Chong: I think the highlight for me was last Saturday when I watched Cheech get married by the mayor of Los Angeles. To me that shows the respect that was overdue.
Cheech: Yes, well, we always throw some great parties.
Where was the wedding held?
Cheech: My house.
Chong: It was held at the Cheech Estate in Malibu.
Cheech: Cheech's Beach Estate
4) Why do you think you guys have been able to remain relevant for so long? What's been the secret to maintaining longevity?
Chong: The secret is in the movie Up in Smoke. It's one of those rare movies that you see it, and then you want to see it again. The movie's a lot like a joint. It takes you on a timeless journey. We're timeless. We aren't driven by fads, we are a fad. A fad that will never go away. No matter how many bitchy reviewers would like it to go away.
A scene from Cheech & Chong's Up in Smoke | Photo courtesy of Paramount Home Entertainment
5) Has there been any famous people, public figures, who has said they were fans that came as a shock to you?
Chong: The Queen of the Netherlands. Queen Beatrix. She'd go to our movies, whenever we put out a new one, in disguise. She was such a Cheech & Chong fan.
You know who else would watch us all the time was Sugar Ray Leonard. We get a lot of pro athletes. We go to a Lakers game and we get players from both benches come over and talk to us. We're like a walking drug test.
6) Are you guys familiar with AB390 which would legalize marijuana for recreational use here in CA? The State says it would raise 1.4 billion.
Chong: Well that sounds good.
Cheech: It would do those numbers overnight.
Cheech: I think that's a very modest estimate.
Do you think the culture we live in today or the economy will play a larger role in getting marijuana legalized?
Cheech: I think both will play in a part in it but really the economic benefits are what will make it happen quicker.
Chong: Yeah I think both are important but we also can't ignore the medical community as well. We're finding more and more legitimate medical uses. It's been proven to be effective in diseases like Parkinson's and MS. They can't hide from that anymore.
The only casualty of legalization will be the DEA. They won't be able to take people's belongings because they grew some pot in their basement. Other than though, legalization is going to have a great deal of positive effects.
Speaking of having your things taken, Tommy were you ever able to get back your DVDs?
Chong: No. The government keeps everything. They destroy everything. The movie was a big hit, it was shown on one of the cable networks and was big with the critics.
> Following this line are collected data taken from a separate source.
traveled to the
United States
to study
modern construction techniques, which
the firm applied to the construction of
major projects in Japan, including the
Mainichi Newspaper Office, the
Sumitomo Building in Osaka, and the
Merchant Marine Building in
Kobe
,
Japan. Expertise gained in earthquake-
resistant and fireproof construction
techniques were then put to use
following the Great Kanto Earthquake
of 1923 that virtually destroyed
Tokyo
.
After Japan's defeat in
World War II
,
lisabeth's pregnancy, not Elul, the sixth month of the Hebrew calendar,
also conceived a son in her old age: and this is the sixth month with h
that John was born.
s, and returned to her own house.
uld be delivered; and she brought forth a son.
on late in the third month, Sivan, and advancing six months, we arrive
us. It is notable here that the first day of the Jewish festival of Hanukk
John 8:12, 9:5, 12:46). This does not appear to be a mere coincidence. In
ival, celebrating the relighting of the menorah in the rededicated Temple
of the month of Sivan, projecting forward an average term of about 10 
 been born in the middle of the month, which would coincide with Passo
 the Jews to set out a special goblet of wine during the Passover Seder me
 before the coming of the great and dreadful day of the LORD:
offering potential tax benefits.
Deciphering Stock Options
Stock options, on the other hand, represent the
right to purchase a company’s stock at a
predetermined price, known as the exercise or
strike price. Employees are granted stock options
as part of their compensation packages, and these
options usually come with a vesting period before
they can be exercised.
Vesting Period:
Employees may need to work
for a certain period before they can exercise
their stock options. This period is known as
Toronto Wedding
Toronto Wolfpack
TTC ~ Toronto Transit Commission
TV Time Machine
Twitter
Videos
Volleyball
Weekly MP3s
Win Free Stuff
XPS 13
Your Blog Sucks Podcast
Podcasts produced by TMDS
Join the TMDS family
You became a target of the government. Did that ever make you paranoid?
Chong:The trouble with potheads is we never get paranoid until it's way too late. I was three months into my sentence when I woke up and thought 'Oh man, I shouldn't have put my face on that bong.'
That's why there's so many drug offenders in jail. We don't get paranoid because we don't think we're doing anything wrong. There's nothing morally wrong with what we're doing. We're just taking our medicine like good people do.
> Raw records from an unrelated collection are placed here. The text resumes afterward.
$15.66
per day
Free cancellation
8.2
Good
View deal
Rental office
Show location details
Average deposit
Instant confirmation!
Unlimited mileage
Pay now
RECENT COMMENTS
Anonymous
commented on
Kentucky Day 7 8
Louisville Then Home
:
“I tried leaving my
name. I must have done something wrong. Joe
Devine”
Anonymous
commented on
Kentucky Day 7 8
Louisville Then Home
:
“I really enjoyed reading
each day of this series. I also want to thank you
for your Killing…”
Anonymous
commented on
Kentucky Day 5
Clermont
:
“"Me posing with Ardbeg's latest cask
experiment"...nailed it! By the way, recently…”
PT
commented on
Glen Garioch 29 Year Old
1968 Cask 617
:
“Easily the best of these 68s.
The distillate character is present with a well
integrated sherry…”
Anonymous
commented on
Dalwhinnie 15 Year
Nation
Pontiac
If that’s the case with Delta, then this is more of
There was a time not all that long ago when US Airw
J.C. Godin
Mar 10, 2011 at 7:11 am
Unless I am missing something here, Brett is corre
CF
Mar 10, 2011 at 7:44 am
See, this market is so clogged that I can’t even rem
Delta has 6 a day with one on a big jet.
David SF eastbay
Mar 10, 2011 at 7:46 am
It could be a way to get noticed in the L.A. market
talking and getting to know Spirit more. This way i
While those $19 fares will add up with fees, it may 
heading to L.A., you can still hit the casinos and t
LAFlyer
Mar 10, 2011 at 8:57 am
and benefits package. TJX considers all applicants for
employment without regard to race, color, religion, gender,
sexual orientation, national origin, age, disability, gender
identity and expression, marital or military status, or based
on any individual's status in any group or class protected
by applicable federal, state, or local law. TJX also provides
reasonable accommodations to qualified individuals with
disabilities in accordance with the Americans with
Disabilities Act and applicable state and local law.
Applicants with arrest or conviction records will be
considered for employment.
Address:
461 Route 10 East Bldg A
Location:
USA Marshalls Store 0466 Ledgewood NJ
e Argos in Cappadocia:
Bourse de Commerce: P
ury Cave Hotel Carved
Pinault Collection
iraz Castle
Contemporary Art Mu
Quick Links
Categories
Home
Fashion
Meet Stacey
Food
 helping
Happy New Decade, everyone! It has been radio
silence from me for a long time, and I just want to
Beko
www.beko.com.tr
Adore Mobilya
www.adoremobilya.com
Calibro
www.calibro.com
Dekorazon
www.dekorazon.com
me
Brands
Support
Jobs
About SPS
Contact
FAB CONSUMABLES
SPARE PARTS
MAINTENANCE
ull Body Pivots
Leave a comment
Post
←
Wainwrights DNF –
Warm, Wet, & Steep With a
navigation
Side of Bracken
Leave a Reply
Do you think that your arrests had the opposite effect of what the government had intended? Rather than deter things, your arrests fueled the movement.
Chong: It really woke up a lot of people. My arrests that is. The government had so many irons in the fire, they probably forgot that I was on the list. Those kind of busts never work. They always backfire on the government. If the government could do it all over, they probably wouldn't have arrested me because I haven't shut my mouth since.
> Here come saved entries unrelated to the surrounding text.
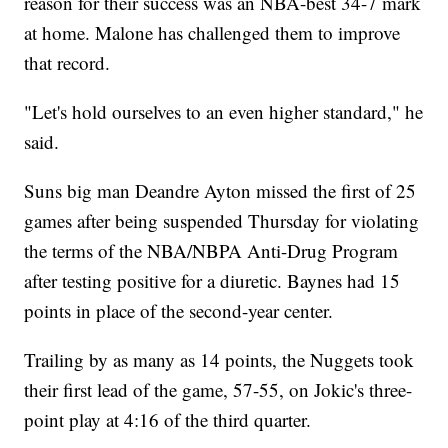
reason for their success was an NBA-best 34-7 mark
at home. Malone has challenged them to improve
that record.
"Let's hold ourselves to an even higher standard," he
said.
Suns big man Deandre Ayton missed the first of 25
games after being suspended Thursday for violating
the terms of the NBA/NBPA Anti-Drug Program
after testing positive for a diuretic. Baynes had 15
points in place of the second-year center.
Trailing by as many as 14 points, the Nuggets took
their first lead of the game, 57-55, on Jokic's three-
point play at 4:16 of the third quarter.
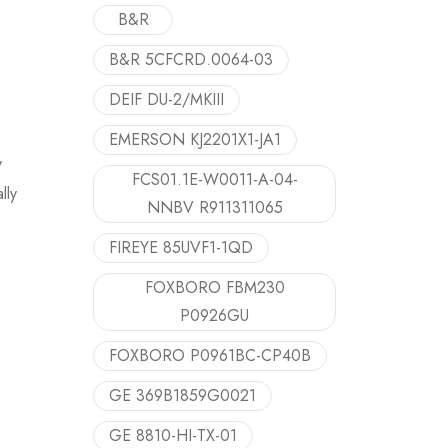
B&R
B&R 5CFCRD.0064-03
DEIF DU-2/MKIII
EMERSON KJ2201X1-JA1
y
FCS01.1E-W0011-A-04-
lly
NNBV R911311065
FIREYE 85UVF1-1QD
FOXBORO FBM230
P0926GU
FOXBORO P0961BC-CP40B
GE 369B1859G0021
GE 8810-HI-TX-01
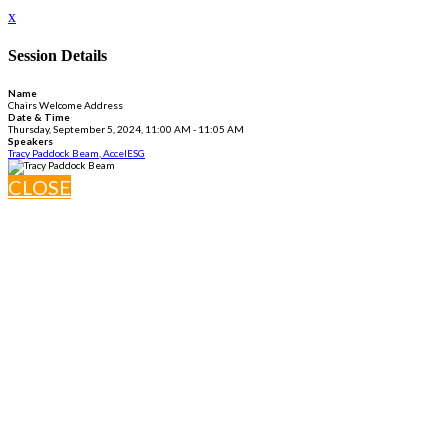
x
Session Details
Name
Chairs Welcome Address
Date & Time
Thursday, September 5, 2024, 11:00 AM - 11:05 AM
Speakers
Tracy Paddock Beam, AccelESG
CLOSE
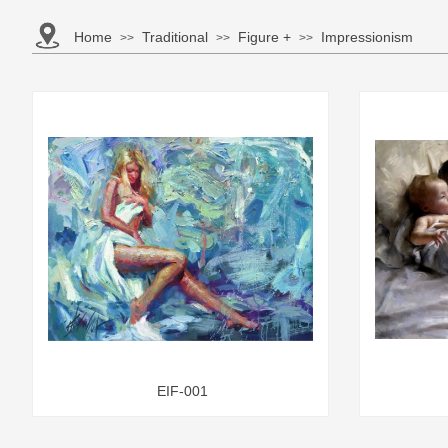
Home
Traditional
Figure +
Impressionism
>>
>>
>>
EIF-001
7) What's next for Cheech & Chong?
Cheech: We're going to do a new tour. We'll probably do a movie. Some of our old record bits are being animated as we speak.
Chong: And we're going to colonize the moon. We're going to get way out there.
Cheech: Yes, it will be the first stoner haven of the universe.
*We know, there's a lot more than seven questions here but it's Cheech & Chong, so why not ask a few more?